Una nueva instalación evocó la esencia de la Avenida de Mayo. El Pasaje Lima fue transformado con arte, luz y restauración. La obra forma parte del plan integral de renovación de estaciones.
El Pasaje Lima, punto de conexión entre las líneas A y C, estrenó una intervención artística que reinterpreta la arquitectura histórica de la Avenida de Mayo, uno de los corredores más emblemáticos de la vida social porteña. La iniciativa forma parte del Plan de Gestión Cultural y Patrimonial impulsado por Subterráneos de Buenos Aires S.A.U. (SBASAU), que busca reforzar la identidad cultural de las estaciones más antiguas de la red.
Lima, inaugurada en 1913 junto con la Línea A —el primer subte de América Latina—, fue escenario de un proceso de puesta en valor que combina obra pública, arte y narrativa urbana.
La instalación recrea detalles de edificios icónicos del área, como el Palacio Barolo, el Hotel Chile, el Edificio Cassará, el Ex Hotel París, el Edificio La Inmobiliaria, el Ex Diario Crítica, el Ex Hotel Majestic, el Ex Hotel Metropole y el Teatro Avenida. La propuesta invita a los pasajeros a transitar un pasaje que funciona como un corredor visual hacia el pasado arquitectónico de la ciudad.
El presidente de SBASAU, Javier Ibañez, destacó que esta intervención se enmarca en el plan de renovación de 48 estaciones anteriores a 1940, cuyo objetivo es reforzar el valor histórico y urbano de los espacios patrimoniales.
Según explicó, la estación Lima fue pensada para “fortalecer una identidad que vincule la cultura material de la avenida con la experiencia cotidiana del viaje”.
Un pasaje transformado: materiales, sonido y luz para una obra integral
La intervención, de 35 metros de largo, combina materiales como acero, acero inoxidable y acrílico para reproducir los rasgos distintivos de cada edificio homenajeado. La nueva iluminación led, instalada especialmente para resaltar las piezas, funciona como un eje narrativo que guía a quienes atraviesan el pasaje. Además, se incorporó material acústico para mejorar la reverberación y se compuso un tema musical original que acompañará el recorrido con una ambientación sonora evocadora de los años veinte.

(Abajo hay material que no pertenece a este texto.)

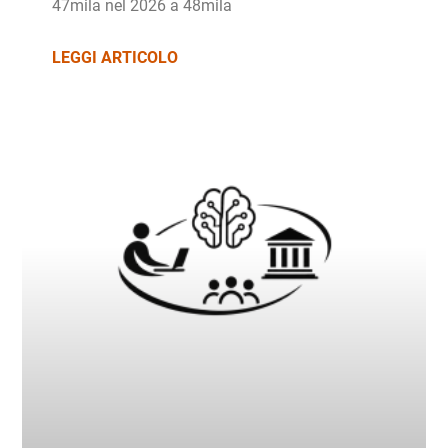
47mila nel 2026 a 48mila
LEGGI ARTICOLO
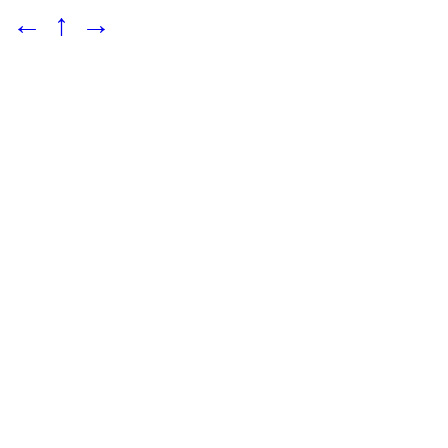
←
↑
→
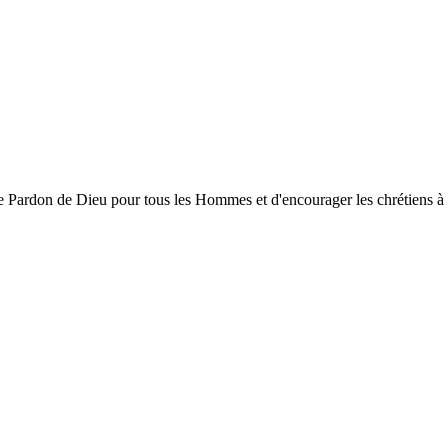
ardon de Dieu pour tous les Hommes et d'encourager les chrétiens à gran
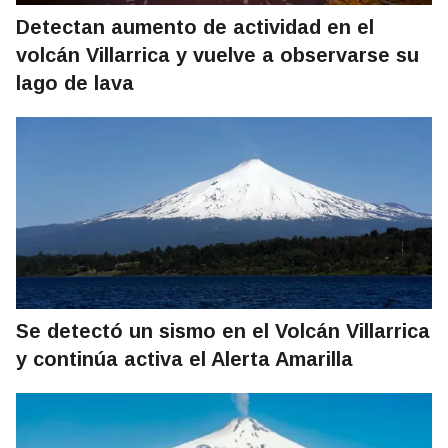
Detectan aumento de actividad en el
volcán Villarrica y vuelve a observarse su
lago de lava
Se detectó un sismo en el Volcán Villarrica
y continúa activa el Alerta Amarilla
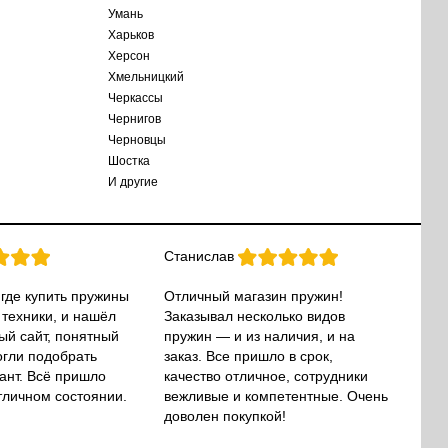
Умань
Харьков
Херсон
Хмельницкий
Черкассы
Чернигов
Черновцы
Шостка
И другие
Станислав
 где купить пружины
Отличный магазин пружин!
 техники, и нашёл
Заказывал несколько видов
ый сайт, понятный
пружин — и из наличия, и на
огли подобрать
заказ. Все пришло в срок,
ант. Всё пришло
качество отличное, сотрудники
тличном состоянии.
вежливые и компетентные. Очень
доволен покупкой!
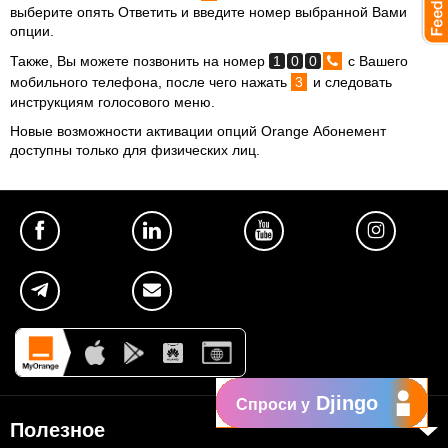
выберите опять Ответить и введите номер выбранной Вами
опции.
Также, Вы можете позвонить на номер
1
0
0
с Вашего
мобильного телефона, после чего нажать
3
и следовать
инструкциям голосового меню.
Новые возможности активации опций Orange Абонемент
доступны только для физических лиц.
Djingo
Спроси у
Полезное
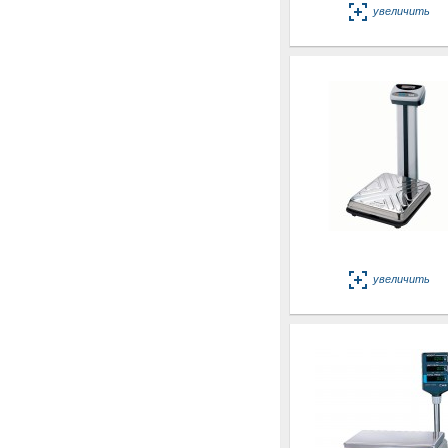
увеличить
увеличить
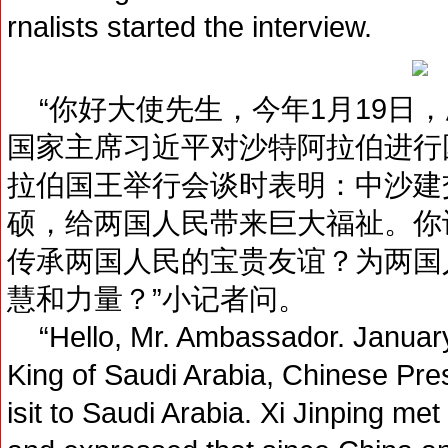
rnalists started the interview.
“你好大使先生，今年1月19日
国家主席习近平对沙特阿拉伯进行
拉伯国王举行会谈时表明：中沙建
硕，给两国人民带来巨大福祉。你
传承两国人民的宝贵友谊？为两国
慧和力量？”小记者问。
“Hello, Mr. Ambassador. January 1
King of Saudi Arabia, Chinese Pres
isit to Saudi Arabia. Xi Jinping met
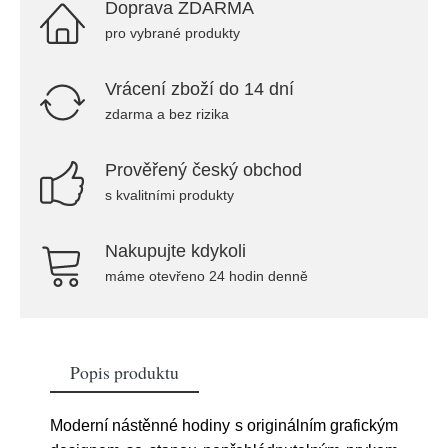
Doprava ZDARMA
pro vybrané produkty
Vrácení zboží do 14 dní
zdarma a bez rizika
Prověřený český obchod
s kvalitními produkty
Nakupujte kdykoli
máme otevřeno 24 hodin denně
Popis produktu
Moderní nástěnné hodiny s originálním grafickým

En paralelo a la instalación artística, la obra incluyó una serie de trabajos destinados a mejorar las condiciones del pasaje: impermeabilización, renovación de revestimientos, desagües y pisos, adecuación de los locales comerciales, colocación de nuevas luminarias y la restauración de un mural histórico existente en el lugar.

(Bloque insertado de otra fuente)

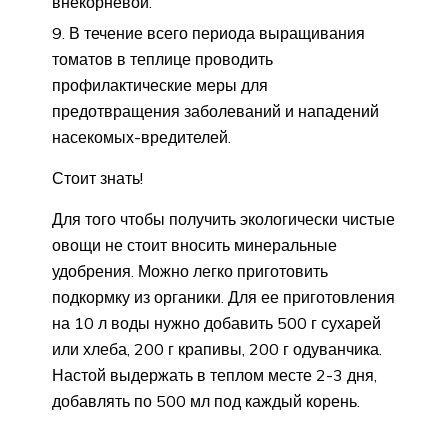
внекорневой.
В течение всего периода выращивания
томатов в теплице проводить
профилактические меры для
предотвращения заболеваний и нападений
насекомых-вредителей.
Стоит знать!
Для того чтобы получить экологически чистые
овощи не стоит вносить минеральные
удобрения. Можно легко приготовить
подкормку из органики. Для ее приготовления
на 10 л воды нужно добавить 500 г сухарей
или хлеба, 200 г крапивы, 200 г одуванчика.
Настой выдержать в теплом месте 2-3 дня,
добавлять по 500 мл под каждый корень.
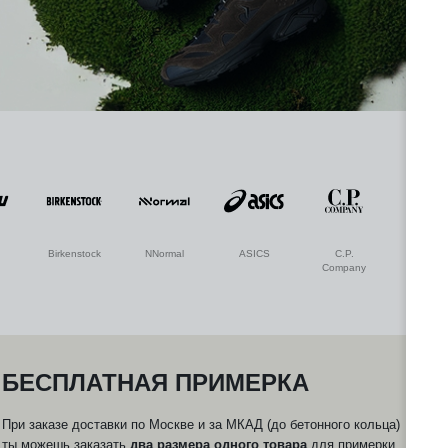
Birkenstock
NNormal
ASICS
C.P.
Ucon
Company
Acrobat
БЕСПЛАТНАЯ ПРИМЕРКА
При заказе доставки по Москве и за МКАД (до бетонного кольца)
Бу
ты можешь заказать
два размера одного товара
для примерки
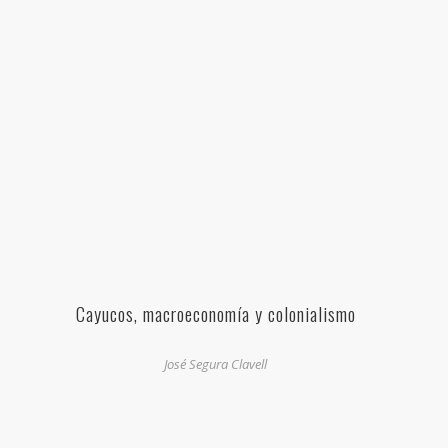
Cayucos, macroeconomía y colonialismo
José Segura Clavell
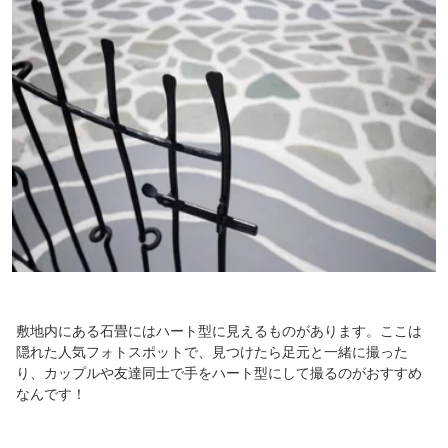
敷地内にある石畳にはハート型に見えるものがあります。ここは
隠れた人気フォトスポットで、見つけたら足元と一緒に撮った
り、カップルや友達同士で手をハート型にして撮るのがおすすめ
なんです！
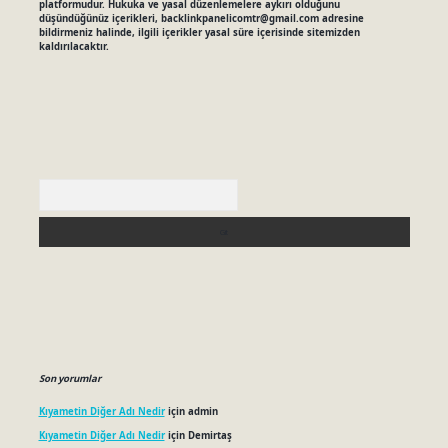
platformudur. Hukuka ve yasal düzenlemelere aykırı olduğunu
düşündüğünüz içerikleri,
backlinkpanelicomtr@gmail.com
adresine
bildirmeniz halinde, ilgili içerikler yasal süre içerisinde sitemizden
kaldırılacaktır.
Arama
Son yorumlar
Kıyametin Diğer Adı Nedir
için
admin
Kıyametin Diğer Adı Nedir
için
Demirtaş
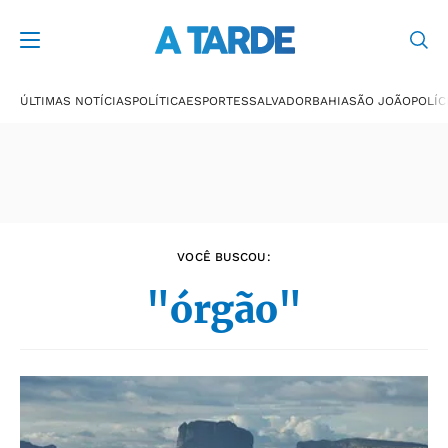
Últimas notícias
ÚLTIMAS NOTÍCIAS
POLÍTICA
ESPORTES
SALVADOR
BAHIA
SÃO JOÃO
POLÍC
VOCÊ BUSCOU:
"órgão"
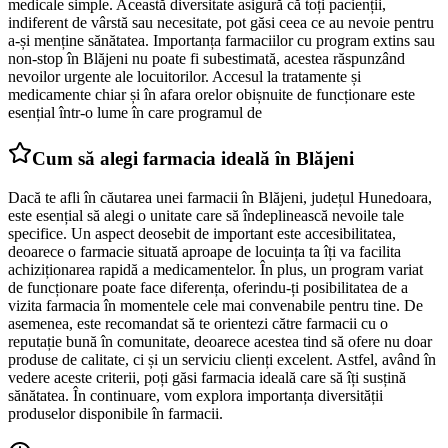
medicale simple. Această diversitate asigură că toți pacienții,
indiferent de vârstă sau necesitate, pot găsi ceea ce au nevoie pentru
a-și menține sănătatea. Importanța farmaciilor cu program extins sau
non-stop în Blăjeni nu poate fi subestimată, acestea răspunzând
nevoilor urgente ale locuitorilor. Accesul la tratamente și
medicamente chiar și în afara orelor obișnuite de funcționare este
esențial într-o lume în care programul de
Cum să alegi farmacia ideală în Blăjeni
Dacă te afli în căutarea unei farmacii în Blăjeni, județul Hunedoara,
este esențial să alegi o unitate care să îndeplinească nevoile tale
specifice. Un aspect deosebit de important este accesibilitatea,
deoarece o farmacie situată aproape de locuința ta îți va facilita
achiziționarea rapidă a medicamentelor. În plus, un program variat
de funcționare poate face diferența, oferindu-ți posibilitatea de a
vizita farmacia în momentele cele mai convenabile pentru tine. De
asemenea, este recomandat să te orientezi către farmacii cu o
reputație bună în comunitate, deoarece acestea tind să ofere nu doar
produse de calitate, ci și un serviciu clienți excelent. Astfel, având în
vedere aceste criterii, poți găsi farmacia ideală care să îți susțină
sănătatea. În continuare, vom explora importanța diversității
produselor disponibile în farmacii.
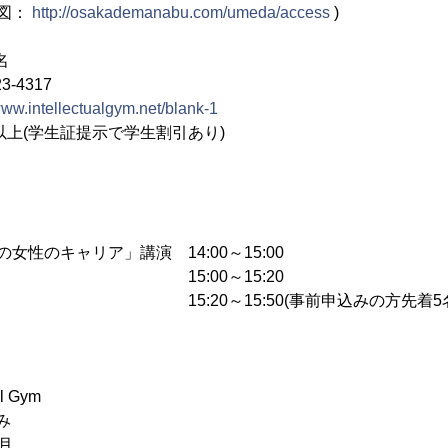
図：
http://osakademanabu.com/umeda/access
)
名
-4317
www.intellectualgym.net/blank-1
以上(学生証提示で学生割引あり)
女性のキャリア」講演 14:00～15:00
応答 15:00～15:20
談 15:20～15:50(事前申込みの方先着5名
l Gym
み
月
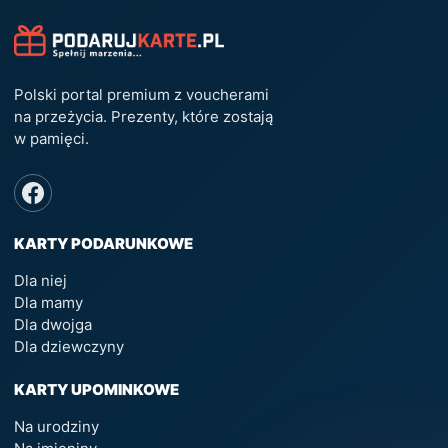
Polski portal premium z voucherami
na przeżycia. Prezenty, które zostają
w pamięci.
KARTY PODARUNKOWE
Dla niej
Dla mamy
Dla dwojga
Dla dziewczyny
KARTY UPOMINKOWE
Na urodziny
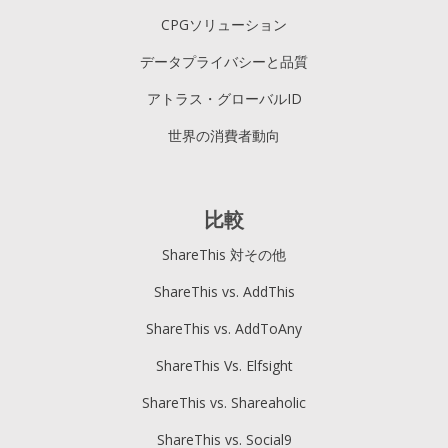
CPGソリューション
データプライバシーと品質
アトラス・グローバルID
世界の消費者動向
比較
ShareThis 対その他
ShareThis vs. AddThis
ShareThis vs. AddToAny
ShareThis Vs. Elfsight
ShareThis vs. Shareaholic
ShareThis vs. Social9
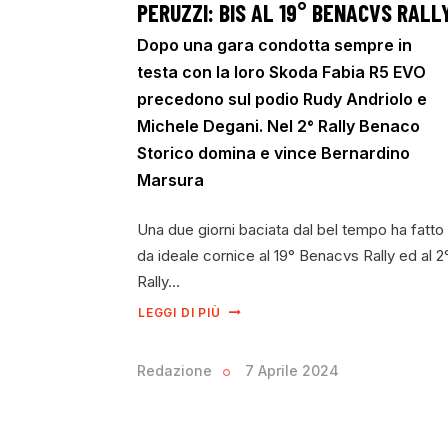
PERUZZI: BIS AL 19° BENACVS RALL
Dopo una gara condotta sempre in
testa con la loro Skoda Fabia R5 EVO
precedono sul podio Rudy Andriolo e
Michele Degani. Nel 2° Rally Benaco
Storico domina e vince Bernardino
Marsura
Una due giorni baciata dal bel tempo ha fatto
da ideale cornice al 19° Benacvs Rally ed al 2
Rally…
LEGGI DI PIÙ
Redazione
7 Aprile 2024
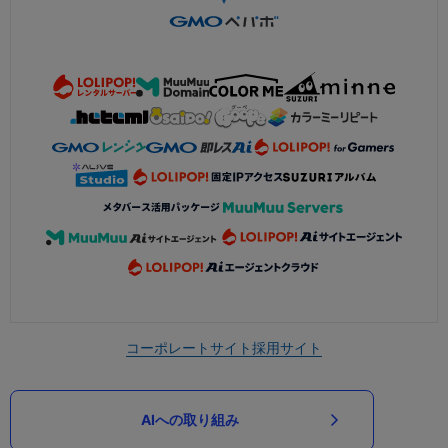
コーポレートサイト
採用サイト
AIへの取り組み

La propuesta está inspirada en el espíritu de la propia Avenida de Mayo, la primera avenida sudamericana construida en 1894 bajo influencias de los bulevares parisinos. Con este gesto bajo tierra, se busca generar un puente entre pasado, presente y futuro, manteniendo viva la memoria urbana de una zona clave de la Ciudad de Buenos Aires.